Putin urges US to hold off on striking Syria
MOSCOW — Russian President Vladimir Putin urged President Barack Obama on yesterday not to rush into a decision on striking Syria, but to consider whether strikes would help end the violence and be worth the civilian casualties they would inevitably cause.
Speaking for the first time about the suspected chemical weapons attack on Aug. 21, Putin also questioned whether Syrian government troops should be held responsible. He said it would make no sense for them to carry out such a devastating attack while they were on the offensive.
"In such conditions, to give a trump card to those who are calling for foreign military intervention is foolish nonsense," Putin said. "It defies all logic."
The United States said Friday that the attack in a rebel-held suburb of Damascus, the Syrian capital, killed 1,429 people, including more than 400 children.
The Russian leader said he was convinced the suspected chemical attack was a provocation aimed at drawing the US military into Syria's civil war, implying he believed the attack was carried out by the Syrian rebels.
If the Americans have evidence proving the involvement of President Bashar Assad's regime, they should present it to the United Nations inspectors and the UN Security Council, he said. "If there is evidence it should be presented," Putin said. "If it is not presented, that means it does not exist."
Putin's foreign policy adviser complained Friday that Russia had not seen the US intelligence that Washington insists proves the Syrian government was responsible for the attack.

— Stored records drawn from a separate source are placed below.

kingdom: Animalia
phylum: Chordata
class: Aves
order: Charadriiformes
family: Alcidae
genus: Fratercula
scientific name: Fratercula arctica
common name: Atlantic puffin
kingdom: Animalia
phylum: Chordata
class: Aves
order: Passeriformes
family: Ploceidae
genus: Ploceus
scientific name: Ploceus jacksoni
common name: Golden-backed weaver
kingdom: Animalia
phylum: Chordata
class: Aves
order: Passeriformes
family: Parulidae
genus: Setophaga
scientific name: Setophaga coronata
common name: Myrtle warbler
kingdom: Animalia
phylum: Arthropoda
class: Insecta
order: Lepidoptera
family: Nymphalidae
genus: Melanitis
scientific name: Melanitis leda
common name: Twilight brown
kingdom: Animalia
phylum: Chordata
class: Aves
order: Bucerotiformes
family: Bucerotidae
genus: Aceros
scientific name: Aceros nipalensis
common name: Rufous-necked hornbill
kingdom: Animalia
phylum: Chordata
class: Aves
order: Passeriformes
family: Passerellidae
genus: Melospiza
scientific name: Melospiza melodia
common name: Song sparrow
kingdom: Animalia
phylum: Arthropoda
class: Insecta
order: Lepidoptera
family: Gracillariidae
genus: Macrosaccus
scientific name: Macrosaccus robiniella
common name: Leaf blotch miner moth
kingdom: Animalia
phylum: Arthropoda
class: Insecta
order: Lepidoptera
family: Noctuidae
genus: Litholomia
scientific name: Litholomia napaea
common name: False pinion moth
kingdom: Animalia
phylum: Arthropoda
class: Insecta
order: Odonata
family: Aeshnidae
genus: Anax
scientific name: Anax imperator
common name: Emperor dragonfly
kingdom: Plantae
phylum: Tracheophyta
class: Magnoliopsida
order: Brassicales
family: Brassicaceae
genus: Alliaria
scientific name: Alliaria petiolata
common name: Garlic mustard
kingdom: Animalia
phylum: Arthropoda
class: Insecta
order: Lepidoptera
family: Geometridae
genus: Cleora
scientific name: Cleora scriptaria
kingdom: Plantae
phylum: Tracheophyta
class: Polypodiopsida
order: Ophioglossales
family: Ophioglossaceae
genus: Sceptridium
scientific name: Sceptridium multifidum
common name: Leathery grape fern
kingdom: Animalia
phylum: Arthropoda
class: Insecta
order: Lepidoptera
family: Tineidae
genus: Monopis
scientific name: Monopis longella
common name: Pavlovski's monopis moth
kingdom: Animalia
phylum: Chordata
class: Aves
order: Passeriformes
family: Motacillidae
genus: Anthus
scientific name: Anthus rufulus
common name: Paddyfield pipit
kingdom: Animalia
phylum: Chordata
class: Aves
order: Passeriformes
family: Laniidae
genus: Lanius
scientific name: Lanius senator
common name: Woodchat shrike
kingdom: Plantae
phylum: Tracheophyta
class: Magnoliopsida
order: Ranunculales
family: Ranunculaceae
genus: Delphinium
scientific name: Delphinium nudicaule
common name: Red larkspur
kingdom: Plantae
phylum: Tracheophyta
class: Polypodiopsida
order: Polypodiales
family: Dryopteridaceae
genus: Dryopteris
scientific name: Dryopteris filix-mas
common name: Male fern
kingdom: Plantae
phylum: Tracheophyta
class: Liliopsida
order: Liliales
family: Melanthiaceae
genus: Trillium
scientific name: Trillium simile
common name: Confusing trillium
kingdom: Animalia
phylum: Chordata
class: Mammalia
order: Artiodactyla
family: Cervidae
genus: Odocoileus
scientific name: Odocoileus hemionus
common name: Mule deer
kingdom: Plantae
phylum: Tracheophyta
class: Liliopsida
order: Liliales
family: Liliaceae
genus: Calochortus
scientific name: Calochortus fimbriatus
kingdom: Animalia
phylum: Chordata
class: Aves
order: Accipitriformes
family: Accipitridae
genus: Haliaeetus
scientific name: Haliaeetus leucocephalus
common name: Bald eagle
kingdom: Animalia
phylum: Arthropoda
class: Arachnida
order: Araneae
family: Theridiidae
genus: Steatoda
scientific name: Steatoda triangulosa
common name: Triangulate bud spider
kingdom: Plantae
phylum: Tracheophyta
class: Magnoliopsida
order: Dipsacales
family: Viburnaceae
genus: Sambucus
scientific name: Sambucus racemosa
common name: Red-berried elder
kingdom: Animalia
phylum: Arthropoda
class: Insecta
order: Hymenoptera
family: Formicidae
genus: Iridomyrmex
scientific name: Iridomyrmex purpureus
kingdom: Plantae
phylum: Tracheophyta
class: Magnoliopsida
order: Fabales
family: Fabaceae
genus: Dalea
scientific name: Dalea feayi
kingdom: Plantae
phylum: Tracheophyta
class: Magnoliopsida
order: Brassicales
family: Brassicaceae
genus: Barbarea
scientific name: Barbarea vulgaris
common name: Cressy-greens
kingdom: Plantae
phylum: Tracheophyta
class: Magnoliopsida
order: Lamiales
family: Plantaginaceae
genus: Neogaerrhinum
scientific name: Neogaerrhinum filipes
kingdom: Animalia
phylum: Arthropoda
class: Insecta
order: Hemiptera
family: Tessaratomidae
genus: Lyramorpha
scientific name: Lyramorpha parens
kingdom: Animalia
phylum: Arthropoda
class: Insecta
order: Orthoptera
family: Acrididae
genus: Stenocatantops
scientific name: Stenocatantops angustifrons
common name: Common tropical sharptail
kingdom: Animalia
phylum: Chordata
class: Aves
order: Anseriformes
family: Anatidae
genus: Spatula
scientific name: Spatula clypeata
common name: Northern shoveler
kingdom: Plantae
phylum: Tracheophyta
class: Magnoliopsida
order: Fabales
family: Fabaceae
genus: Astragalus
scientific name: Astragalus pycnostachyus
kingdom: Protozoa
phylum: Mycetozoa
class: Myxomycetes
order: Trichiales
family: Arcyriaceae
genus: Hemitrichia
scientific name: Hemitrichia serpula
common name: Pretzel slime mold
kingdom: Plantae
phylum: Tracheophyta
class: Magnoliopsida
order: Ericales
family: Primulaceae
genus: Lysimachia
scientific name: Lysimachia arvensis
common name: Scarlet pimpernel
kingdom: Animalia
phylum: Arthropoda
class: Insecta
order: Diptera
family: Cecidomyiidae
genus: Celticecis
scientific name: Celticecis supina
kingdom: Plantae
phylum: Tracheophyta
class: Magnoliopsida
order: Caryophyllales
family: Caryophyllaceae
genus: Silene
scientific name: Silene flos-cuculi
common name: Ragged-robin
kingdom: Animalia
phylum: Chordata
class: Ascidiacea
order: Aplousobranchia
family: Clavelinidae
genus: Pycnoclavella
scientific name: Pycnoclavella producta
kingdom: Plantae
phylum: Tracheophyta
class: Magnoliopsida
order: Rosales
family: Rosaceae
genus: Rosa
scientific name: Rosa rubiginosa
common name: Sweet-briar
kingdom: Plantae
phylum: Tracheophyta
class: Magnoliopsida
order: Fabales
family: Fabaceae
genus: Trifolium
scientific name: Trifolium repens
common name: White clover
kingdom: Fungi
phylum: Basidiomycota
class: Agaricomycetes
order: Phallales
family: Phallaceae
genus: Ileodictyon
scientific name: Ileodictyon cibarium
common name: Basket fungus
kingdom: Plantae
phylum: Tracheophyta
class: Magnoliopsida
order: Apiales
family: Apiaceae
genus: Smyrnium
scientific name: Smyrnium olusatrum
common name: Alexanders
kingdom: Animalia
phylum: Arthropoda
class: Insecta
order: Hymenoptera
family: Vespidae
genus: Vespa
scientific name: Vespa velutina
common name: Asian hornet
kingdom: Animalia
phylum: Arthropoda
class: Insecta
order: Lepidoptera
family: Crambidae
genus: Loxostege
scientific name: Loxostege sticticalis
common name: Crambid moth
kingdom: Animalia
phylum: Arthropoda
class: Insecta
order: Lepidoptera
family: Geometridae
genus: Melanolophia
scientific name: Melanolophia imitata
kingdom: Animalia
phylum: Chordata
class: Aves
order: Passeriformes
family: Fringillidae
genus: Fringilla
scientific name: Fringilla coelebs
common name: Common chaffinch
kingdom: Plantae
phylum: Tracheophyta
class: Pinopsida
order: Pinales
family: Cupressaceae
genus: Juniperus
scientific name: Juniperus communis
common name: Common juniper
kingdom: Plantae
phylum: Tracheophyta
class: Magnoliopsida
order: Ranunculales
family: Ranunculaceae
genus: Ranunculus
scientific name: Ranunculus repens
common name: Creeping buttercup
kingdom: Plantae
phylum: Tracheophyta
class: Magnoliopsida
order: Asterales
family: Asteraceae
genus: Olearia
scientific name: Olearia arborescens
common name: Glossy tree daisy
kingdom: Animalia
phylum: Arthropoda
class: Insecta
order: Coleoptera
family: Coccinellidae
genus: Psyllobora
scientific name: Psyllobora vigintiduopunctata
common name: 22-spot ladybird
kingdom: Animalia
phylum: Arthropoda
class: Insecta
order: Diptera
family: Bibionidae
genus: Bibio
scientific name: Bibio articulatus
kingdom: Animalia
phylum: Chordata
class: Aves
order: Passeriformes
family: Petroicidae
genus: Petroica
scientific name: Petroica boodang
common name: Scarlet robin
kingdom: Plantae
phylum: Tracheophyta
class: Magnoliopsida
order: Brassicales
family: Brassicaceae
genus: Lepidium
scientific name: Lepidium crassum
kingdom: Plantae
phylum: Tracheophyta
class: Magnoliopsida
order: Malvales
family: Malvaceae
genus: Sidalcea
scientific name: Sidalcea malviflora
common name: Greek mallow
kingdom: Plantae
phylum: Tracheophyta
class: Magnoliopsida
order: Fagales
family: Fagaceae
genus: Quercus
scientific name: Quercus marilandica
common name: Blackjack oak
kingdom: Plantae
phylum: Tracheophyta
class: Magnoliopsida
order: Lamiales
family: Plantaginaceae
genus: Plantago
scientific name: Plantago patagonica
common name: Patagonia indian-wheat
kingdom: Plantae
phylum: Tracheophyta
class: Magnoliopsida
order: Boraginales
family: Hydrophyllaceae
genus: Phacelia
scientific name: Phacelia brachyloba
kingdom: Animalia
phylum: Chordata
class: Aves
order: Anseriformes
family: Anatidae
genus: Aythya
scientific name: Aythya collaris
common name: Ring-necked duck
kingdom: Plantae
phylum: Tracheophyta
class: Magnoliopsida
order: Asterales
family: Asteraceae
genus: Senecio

On yesterday, the US ambassador to Russia, Michael McFaul, met with Deputy Foreign Minister Sergei Ryabkov to provide information backing up the US position, the Foreign Ministry said.
Foreign Minister Sergey Lavrov and his deputies have stated repeatedly that Russia opposes any use of force against Syria without UN Security Council approval, while also making clear that Russia would vote against such a resolution.
Ryabkov used tougher language on yesterday, warning the US that launching strikes without a Security Council resolution would be "an act of aggression, a flagrant violation of international law."
If Washington goes ahead with the strikes, however, Moscow has appeared to rule out Russian military action. "We're not intending to go to war with anyone," Lavrov said early this week.
A longtime ally of Assad, Russia is a major supplier of weapons to Syria and maintains a naval base in the Syrian port of Tartus.
In addressing Obama, Putin said he was speaking to him not as the US president but as a holder of the Nobel Peace Prize.
"We have to remember what has happened in the last decades, how many times the United States has been the initiator of armed conflict in different regions of the world," Putin told Russian journalists, including from state television, covering his visit to Vladivostok in the Far East. "Did this resolve even one problem?"
He urged Obama to reflect on the results of the US military intervention in Afghanistan and Iraq "before taking a decision to carry out air strikes that will bring casualties, including among the civilian population."
Putin said he hoped to talk to Obama in person when leaders of the Group of 20 meet next week in St. Petersburg. Obama had planned to hold a separate summit with Putin in Moscow ahead of the G-20 meeting, but he canceled three weeks ago. The White House said Russia's decision to grant asylum to National Security Agency leaker Edward Snowden was the last straw, but that a lack of progress on other issues, including on the Syrian civil war, played into the decision.
No one-on-one meetings between Putin and Obama are planned during G-20, but both sides have said it is likely that the two leaders will have an opportunity to talk.